### Written tasks:
a) Please copy the passage of the bandsaw discussion from "The Shop Fox has" up to and including "a deal breaker.".
b) In the bandsaw discussion, what vertical clearance is given for the Rikon 14-inch saw?

### Selected text:
I would compare all the componets that will come with each saw. If they seem to match, I'd consider the 'Fox. You know, motor HP, fence, guides, bearings, stand, voltage requirements, etc.
Bill


----------



## Doss (Mar 14, 2012)

Well, here's the deal from what I know.

The Shop Fox has 19" wheels. That is almost the same as the Rikon 18" (they are actually about 18.75" wheels).

The SF and Rikon 18" both have a vertical clearance of 12" and 2 HP motors. The Rikon 14" has a 13" vertical and 1.5 HP motor.

Cast iron wheels and tables on all of them.

The trunions on the SF are a little small for the saw, but not a deal breaker.

Tables are SF 26.75×19 vs Rikon 18" 21×19 and Rikon 14" 16×20.5

It almost seems like I'd be foolish not to buy the Shop Fox b/c it is being cleared out for less than the smaller 14" Rikon after all associated costs are calculated in (shipping/driving, taxes, etc.).

From what everyone says about bandsaws, bigger is almost always better. I'm just making sure if I buy the Shop Fox I'm not going to have a "wish I would've bought the Rikon" moment.

For a quick comparison, Amazon works best (if these links work):

Shop Fox http://www.amazon.com/SHOP-FOX-W1729-19-Inch-Bandsaw/dp/B001R23T5I/ref=sr_1_4?s=hi&ie=UTF8&qid=1331750534&sr=1-4

Rikon 18" http://www.amazon.com/RIKON-10-345-18-Inch-Band-Saw/dp/B002FL3ZGS/ref=sr_1_1?s=hi&ie=UTF8&qid=1331750238&sr=1-1

Rikon 14" http://www.amazon.com/Rikon-10-325-14-Inch-Deluxe-Band/dp/B002FL3ZFY/ref=pd_cp_hi_0


----------



## Loren (May 30, 2008)

Get the bigger saw. If you can see it run and make some cuts
before you buy you'll be able to assess if it has problems.

Apparently with all the competitive pricing on these Asian
made band saws there's a lemon factor you may deal with
when having a new one shipped to you.


----------



## ruel24 (Feb 14, 2012)

The Shop Fox is the same as the, no longer carried, Grizzly G0514, which is a stripped down, 2HP model of their G0514X series. Looks like it's a 19" version of their G0513 with euro guides, lower quality fence, etc.

http://www.grizzly.com/outlet/19-Heavy-Duty-Bandsaw-2-HP/G0514

Here's a review from Wood magazine on the Grizzly:

http://toolreviews.woodmagazine.com/power-tool-reviews/saws/bandsaws/wood-cutting-bandsaws/495-grizzly-g0514-19-heavy-duty-bandsaw

Here's an enthusiastic owner of a G0514:

http://www.woodcentral.com/woodworking/forum/archives.pl/bid/1103/md/read/id/87159/sbj/grizzly-g0514-bandsaw-wow/

Don't know what you can get the Shop Fox for, but it's listed as a little over $1400 on Amazon and for $1395 direct from Grizzly you can get an upgraded model with 3HP, better fence, a foot brake, and bearing guides in the G0514XF.


----------



## Doss (Mar 14, 2012)

Thanks Loren and ruel24.

### Recorded data:
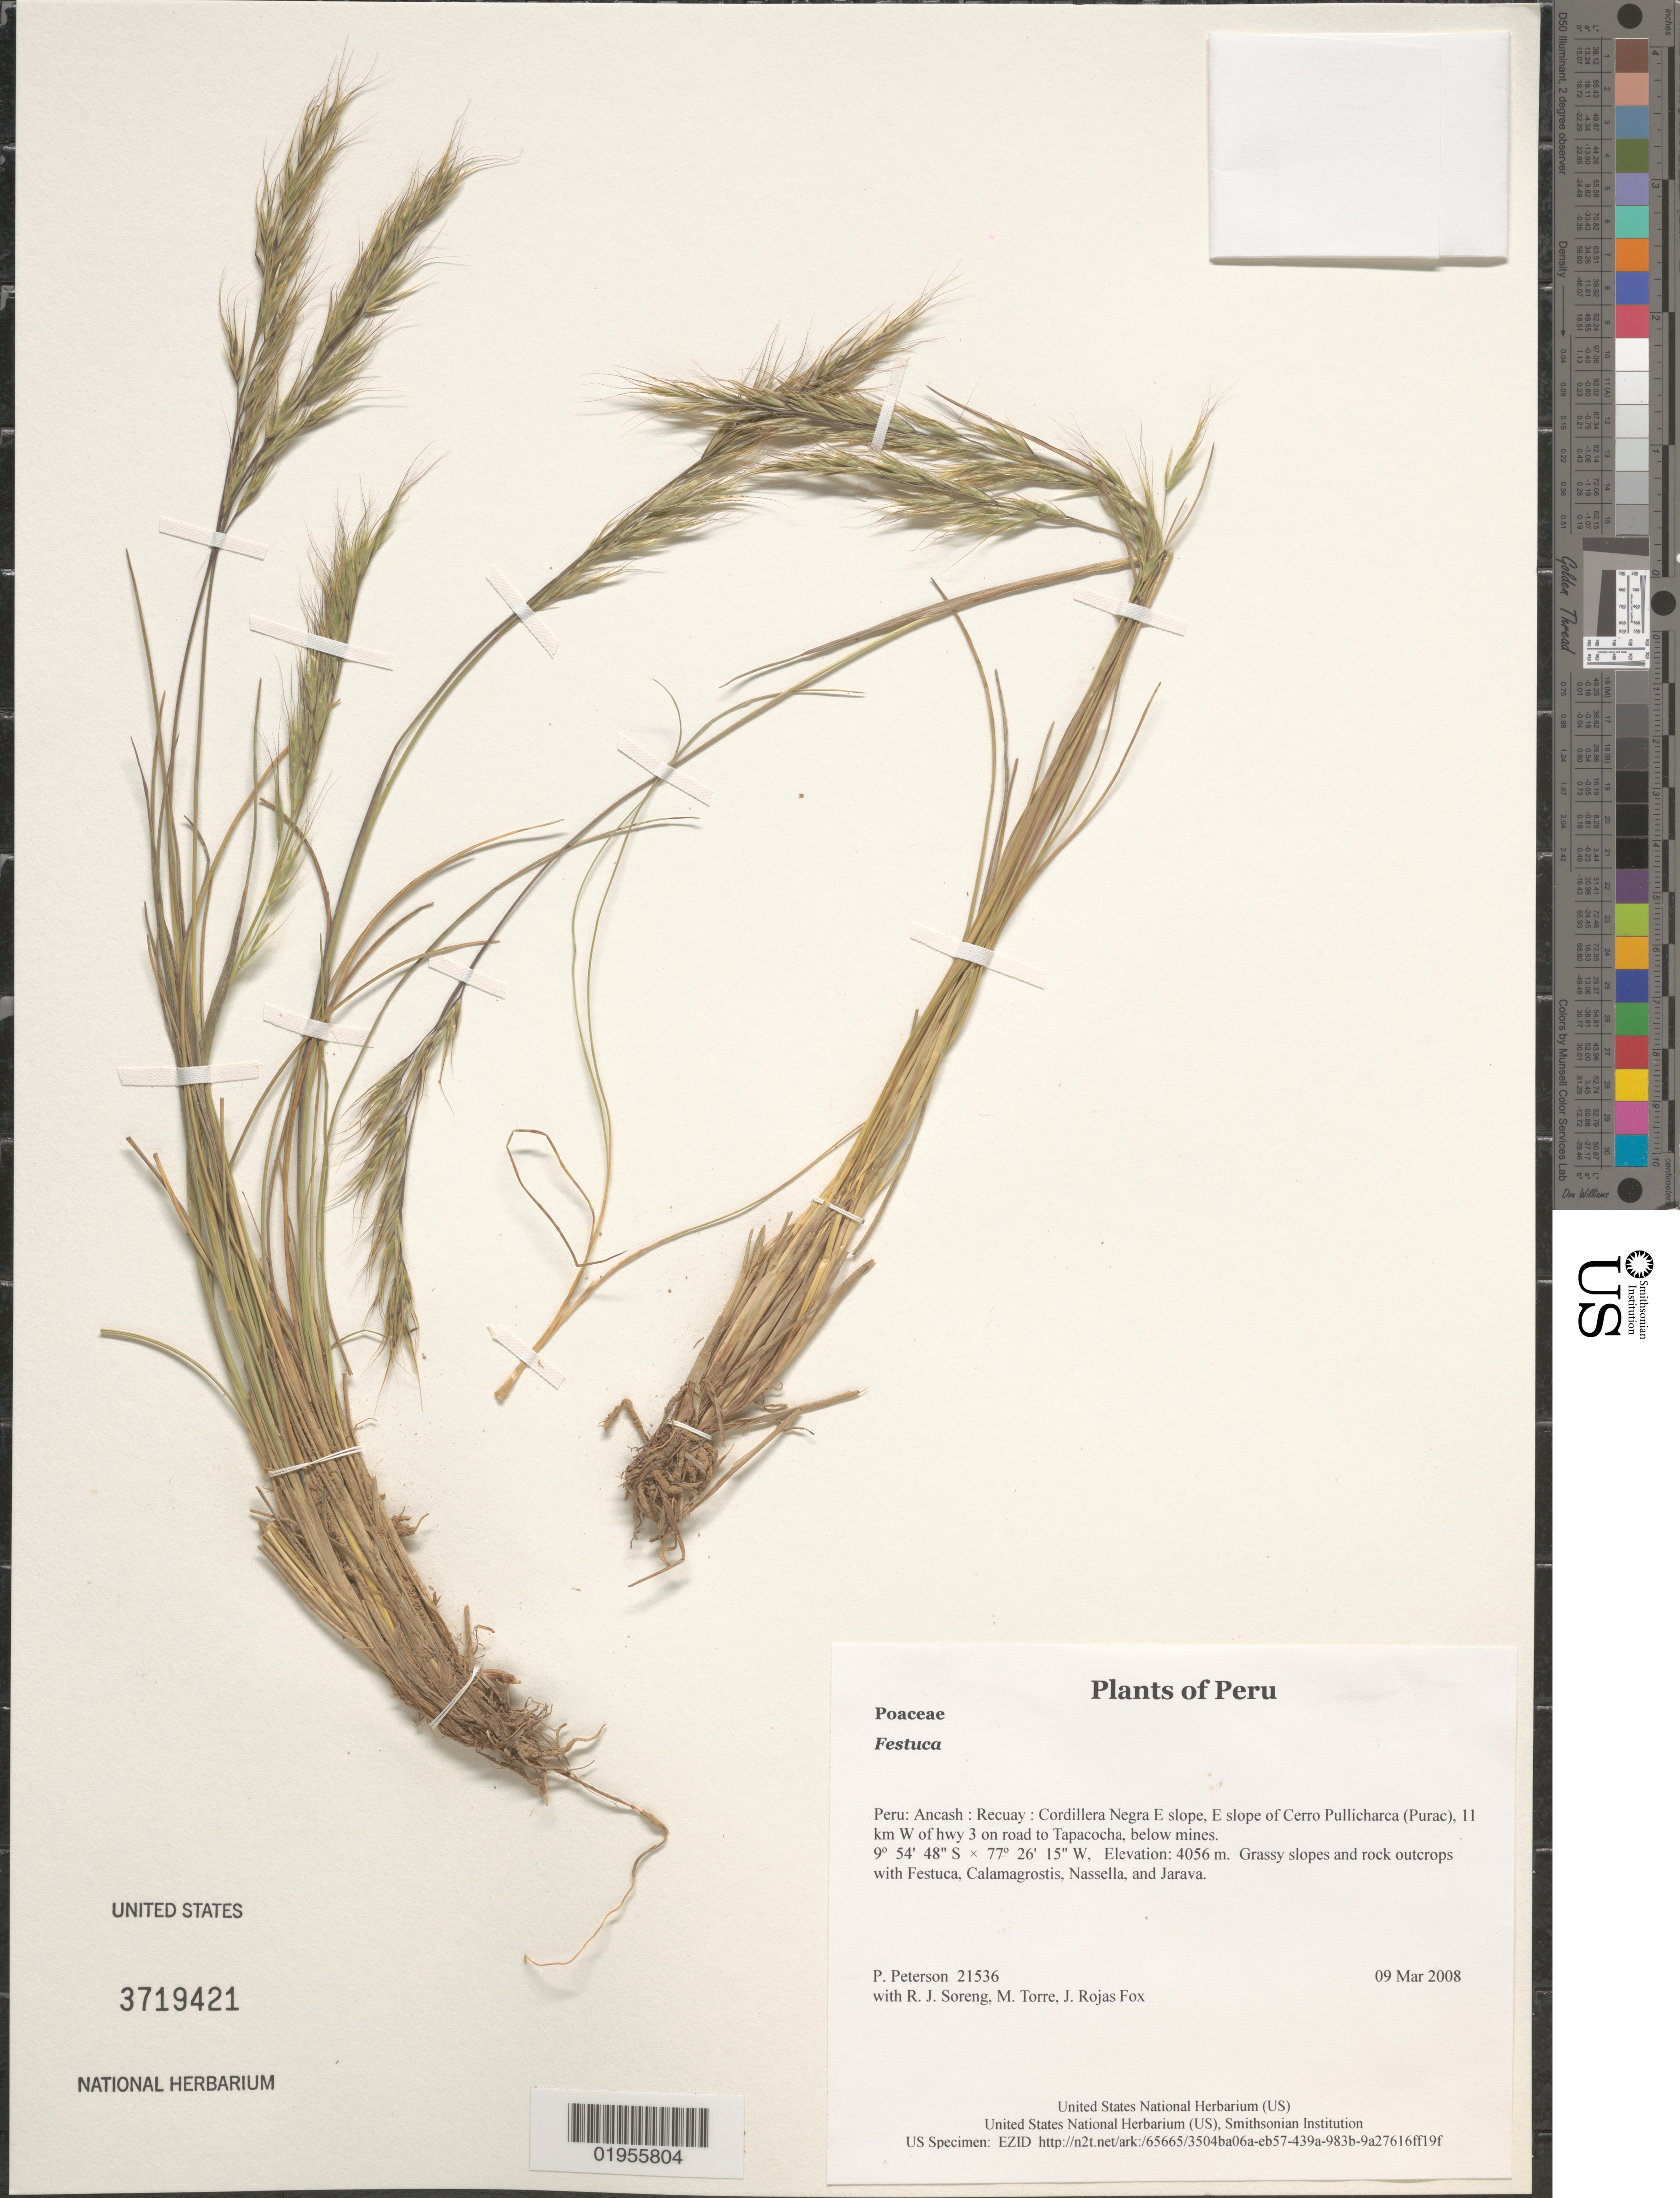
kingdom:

### Per-task answers:
a)
The Shop Fox has 19" wheels. That is almost the same as the Rikon 18" (they are actually about 18.75" wheels).

The SF and Rikon 18" both have a vertical clearance of 12" and 2 HP motors. The Rikon 14" has a 13" vertical and 1.5 HP motor.

Cast iron wheels and tables on all of them.

The trunions on the SF are a little small for the saw, but not a deal breaker.

b) 13 inches.